The cars we loved.
The image of wealth and luxury are seldom associated with the same car by a diverse cross-section of the population. Young and old alike often agree that the Mercedes SL series is one of the few cars that come to mind. The SL’s long production cycle spans from the height of the Flower Power era to the commercial breakout of Rap. In each cultural trend the SL managed to be the car of Mr. or Ms. Establishment. From JR Ewing’s choice ride in the 80’s show Dallas to background prop in early rap videos, the SL personified luxury. By the time Richard Gere drove his 280SL in the opening of American Gigolo in 1980, the SL’s reputation was solidly etched in the minds of Americans as the luxury convertible of choice. The rest of the world agreed as sales of the SL series was considerably strong for most of its life.
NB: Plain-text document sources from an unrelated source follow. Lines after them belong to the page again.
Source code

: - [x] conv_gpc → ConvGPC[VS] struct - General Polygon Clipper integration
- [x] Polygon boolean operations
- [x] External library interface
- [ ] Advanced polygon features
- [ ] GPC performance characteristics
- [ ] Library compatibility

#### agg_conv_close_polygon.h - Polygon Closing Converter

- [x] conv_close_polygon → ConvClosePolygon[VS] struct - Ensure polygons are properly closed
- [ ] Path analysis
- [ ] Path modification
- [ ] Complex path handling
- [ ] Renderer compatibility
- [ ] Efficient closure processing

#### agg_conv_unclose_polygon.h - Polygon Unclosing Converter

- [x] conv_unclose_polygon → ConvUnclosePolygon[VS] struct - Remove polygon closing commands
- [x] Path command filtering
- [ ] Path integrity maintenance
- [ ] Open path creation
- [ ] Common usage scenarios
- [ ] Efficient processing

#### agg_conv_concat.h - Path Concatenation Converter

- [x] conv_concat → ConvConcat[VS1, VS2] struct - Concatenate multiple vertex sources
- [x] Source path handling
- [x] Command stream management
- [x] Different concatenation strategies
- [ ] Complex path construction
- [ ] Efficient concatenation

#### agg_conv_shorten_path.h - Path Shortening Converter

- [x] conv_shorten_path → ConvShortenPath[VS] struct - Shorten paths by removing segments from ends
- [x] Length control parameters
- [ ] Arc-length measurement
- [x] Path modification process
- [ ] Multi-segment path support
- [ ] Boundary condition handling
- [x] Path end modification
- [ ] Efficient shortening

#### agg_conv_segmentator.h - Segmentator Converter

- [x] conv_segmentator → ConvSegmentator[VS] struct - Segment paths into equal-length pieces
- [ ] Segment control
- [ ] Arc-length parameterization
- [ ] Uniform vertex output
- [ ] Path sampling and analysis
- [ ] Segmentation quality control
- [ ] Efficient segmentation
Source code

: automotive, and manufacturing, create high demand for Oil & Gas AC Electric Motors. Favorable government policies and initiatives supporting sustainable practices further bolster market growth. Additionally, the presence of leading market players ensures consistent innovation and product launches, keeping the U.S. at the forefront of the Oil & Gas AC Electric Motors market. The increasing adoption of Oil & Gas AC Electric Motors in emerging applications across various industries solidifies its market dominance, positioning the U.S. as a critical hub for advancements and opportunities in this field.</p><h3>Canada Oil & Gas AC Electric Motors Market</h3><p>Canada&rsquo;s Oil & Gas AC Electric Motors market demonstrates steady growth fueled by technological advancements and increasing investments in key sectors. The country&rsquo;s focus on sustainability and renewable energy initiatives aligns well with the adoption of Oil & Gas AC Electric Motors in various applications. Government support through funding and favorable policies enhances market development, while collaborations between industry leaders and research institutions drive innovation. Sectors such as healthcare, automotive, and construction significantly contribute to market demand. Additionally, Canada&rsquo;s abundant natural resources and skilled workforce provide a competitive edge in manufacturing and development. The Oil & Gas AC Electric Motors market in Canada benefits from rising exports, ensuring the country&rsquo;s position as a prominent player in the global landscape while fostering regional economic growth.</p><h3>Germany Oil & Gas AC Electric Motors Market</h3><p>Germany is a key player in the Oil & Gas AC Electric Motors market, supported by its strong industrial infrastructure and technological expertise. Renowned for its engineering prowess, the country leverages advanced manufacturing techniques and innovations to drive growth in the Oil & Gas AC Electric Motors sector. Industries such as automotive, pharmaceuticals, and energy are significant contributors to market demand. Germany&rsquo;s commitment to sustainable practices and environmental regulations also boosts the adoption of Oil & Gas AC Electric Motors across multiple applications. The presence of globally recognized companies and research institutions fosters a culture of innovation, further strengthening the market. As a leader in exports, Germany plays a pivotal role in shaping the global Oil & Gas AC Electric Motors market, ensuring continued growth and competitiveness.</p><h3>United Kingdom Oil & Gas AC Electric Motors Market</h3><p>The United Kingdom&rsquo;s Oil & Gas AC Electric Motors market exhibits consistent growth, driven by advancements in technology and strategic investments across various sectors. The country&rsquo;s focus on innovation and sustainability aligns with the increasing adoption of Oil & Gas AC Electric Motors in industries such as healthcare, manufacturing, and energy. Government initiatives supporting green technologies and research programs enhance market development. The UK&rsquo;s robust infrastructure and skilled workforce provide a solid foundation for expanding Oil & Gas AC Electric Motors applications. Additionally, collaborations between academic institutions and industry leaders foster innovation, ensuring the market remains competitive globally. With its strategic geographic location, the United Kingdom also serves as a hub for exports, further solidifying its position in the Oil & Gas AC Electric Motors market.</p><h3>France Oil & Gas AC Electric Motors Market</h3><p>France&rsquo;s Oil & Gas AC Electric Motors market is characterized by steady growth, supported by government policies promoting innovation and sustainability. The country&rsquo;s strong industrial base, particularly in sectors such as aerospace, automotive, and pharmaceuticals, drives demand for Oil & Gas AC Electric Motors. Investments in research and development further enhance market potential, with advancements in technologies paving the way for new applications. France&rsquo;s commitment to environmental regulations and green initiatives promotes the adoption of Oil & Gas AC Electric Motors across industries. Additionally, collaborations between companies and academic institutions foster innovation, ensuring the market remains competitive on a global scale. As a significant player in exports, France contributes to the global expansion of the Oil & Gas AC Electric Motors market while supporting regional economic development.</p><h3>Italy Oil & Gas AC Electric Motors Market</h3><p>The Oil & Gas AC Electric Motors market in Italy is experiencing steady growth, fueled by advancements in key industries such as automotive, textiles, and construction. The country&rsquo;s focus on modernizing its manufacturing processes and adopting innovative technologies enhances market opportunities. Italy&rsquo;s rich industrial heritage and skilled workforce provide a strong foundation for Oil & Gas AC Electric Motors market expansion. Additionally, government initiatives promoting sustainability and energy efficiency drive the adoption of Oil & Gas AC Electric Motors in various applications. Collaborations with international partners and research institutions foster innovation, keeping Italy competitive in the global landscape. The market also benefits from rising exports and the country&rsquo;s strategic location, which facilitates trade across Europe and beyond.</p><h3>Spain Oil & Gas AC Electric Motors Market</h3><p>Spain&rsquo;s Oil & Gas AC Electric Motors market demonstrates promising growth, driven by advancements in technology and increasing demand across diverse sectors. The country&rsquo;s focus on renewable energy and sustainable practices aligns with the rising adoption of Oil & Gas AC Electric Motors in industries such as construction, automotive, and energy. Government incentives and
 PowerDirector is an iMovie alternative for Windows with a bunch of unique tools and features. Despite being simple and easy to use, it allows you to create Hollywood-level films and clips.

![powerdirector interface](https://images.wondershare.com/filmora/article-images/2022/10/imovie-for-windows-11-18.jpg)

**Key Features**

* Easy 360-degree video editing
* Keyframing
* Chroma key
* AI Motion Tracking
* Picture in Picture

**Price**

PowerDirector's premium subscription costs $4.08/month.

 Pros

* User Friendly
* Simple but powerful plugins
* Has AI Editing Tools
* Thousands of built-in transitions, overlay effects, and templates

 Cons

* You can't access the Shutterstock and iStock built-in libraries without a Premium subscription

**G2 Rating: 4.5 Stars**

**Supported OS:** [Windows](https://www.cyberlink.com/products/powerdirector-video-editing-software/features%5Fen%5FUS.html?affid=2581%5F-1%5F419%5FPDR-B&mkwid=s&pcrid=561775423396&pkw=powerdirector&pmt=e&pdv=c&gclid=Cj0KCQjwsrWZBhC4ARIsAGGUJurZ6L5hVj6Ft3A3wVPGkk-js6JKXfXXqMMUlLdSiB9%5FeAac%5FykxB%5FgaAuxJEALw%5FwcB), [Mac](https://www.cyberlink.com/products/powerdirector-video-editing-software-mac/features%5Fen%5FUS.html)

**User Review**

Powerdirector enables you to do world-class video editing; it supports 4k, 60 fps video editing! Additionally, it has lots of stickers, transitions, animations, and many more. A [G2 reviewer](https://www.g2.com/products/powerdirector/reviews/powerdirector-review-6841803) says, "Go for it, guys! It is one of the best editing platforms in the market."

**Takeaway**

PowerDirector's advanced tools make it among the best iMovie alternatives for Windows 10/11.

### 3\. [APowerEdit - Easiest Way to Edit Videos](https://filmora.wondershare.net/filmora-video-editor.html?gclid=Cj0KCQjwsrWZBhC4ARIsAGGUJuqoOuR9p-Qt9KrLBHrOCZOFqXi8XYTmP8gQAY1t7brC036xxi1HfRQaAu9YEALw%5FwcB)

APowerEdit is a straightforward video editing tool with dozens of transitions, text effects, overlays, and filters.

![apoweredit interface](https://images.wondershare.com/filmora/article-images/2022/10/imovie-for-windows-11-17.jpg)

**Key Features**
There were two basic variations of the rear wheel drive R107 (SL code name). The first and most popular, called just the SL was a coupe and convertible. It came with a standard rag top, but could be ordered with a detachable hardtop and fold down rear seats. The other, called the SLC, was a longer wheel base coupe only with an odd-looking twin ‘B’ pillar design. Code named C107, it did not sell as well as the SL and was available from 1971 to 1981. The SLC had the distinction of being one of the most sought after versions in its rare 5.0 500SLC form. It’s fixed roof design and true 2+2 seating was less versatile than the SL, but had considerably more room for anyone wanting to carry more than one passenger.
Both the SL and SLC used the chassis from a mid-sized sedan and the engines of the larger S-Class. The combination of powerful V8s in a smaller chassis equaled a solid heavy car that was almost fun to drive with both luxury and mild sporting pretensions. For a while in the mid 70’s there were inline six cylinder engines offered, but most cars would be one of six V8s that ranged in size from 3.5 to 5.6 liters. Transmissions were smooth shifting 3 and 4 speed automatic and 4 and 5 speed manuals. Like all Mercedes-Benz cars, the design was a slow evolution with very few visible changes. The most high-profile difference was not a change at all. US cars came with big bumpers and a round quad headlight setup, while in Europe cars featured a more modern but less elegant square halogen design. Also like any Mercedes, the SL’s designers paid very close attention to safety, often engineering features well ahead of US crash standards. The crumple zones, fortified gas tanks and air bag technologies seemed like overkill at first, until the engineering had paid off with endorsements from the wealthy and celeberties who swore by their cars safety (usually after drunken crashes made headlines). Mercedes taught the wealthy that performance, style and safety were important in a luxury car. The Germans has started a march toward Cadillac and Lincoln market share that remains part of the domestic auto industries struggle today.
The most powerful standard SL/SLC was the 500 produced from 1980 to 1989. They featured a 240 hp SOHC V8. European cars were more powerful than those destined for North America due to emissions controls, prompting a grey market for some models like the 500SL. A typical 500SL could reach a top speed of 140 mph and do 0 to 60 in 7.4 seconds. Not all that impressive by today’s standards, even when new, the media debated on sports car status for the 3800 lb. coupe. For those who wanted something closer to true sports car status, but from official Mercedes channels, there was always the AMG option. More likely a customized car from the 80’s was modified by Lorinser, Brabus or Carlisson. Many SL fell victim to tasteless customization. Often ground effects kits could often be traced to companies like Lorinser who during the 80’s ground effects add-on craze became one of the dominant kit producers. There were a host of other small companies offered performance enhancements, some not as good as others.
Today the SLC’s classic lines still insight images of luxury and the good life. On occasion one can still be seen in good running condition. A clean well-cared for example from the mid 80’s can still go for $20k or more (more than some newer SL’s from the 90’s and beyond). It would seem that images of luxury reinforced over the years into the popular consciousness are unfazed by modern luxury concepts. Somewhere in the back of our heads there will always be a soft spot for the SL as long as there are reruns on TV to confirm and reinforce our ideas of luxury, even when it’s over 30 years old.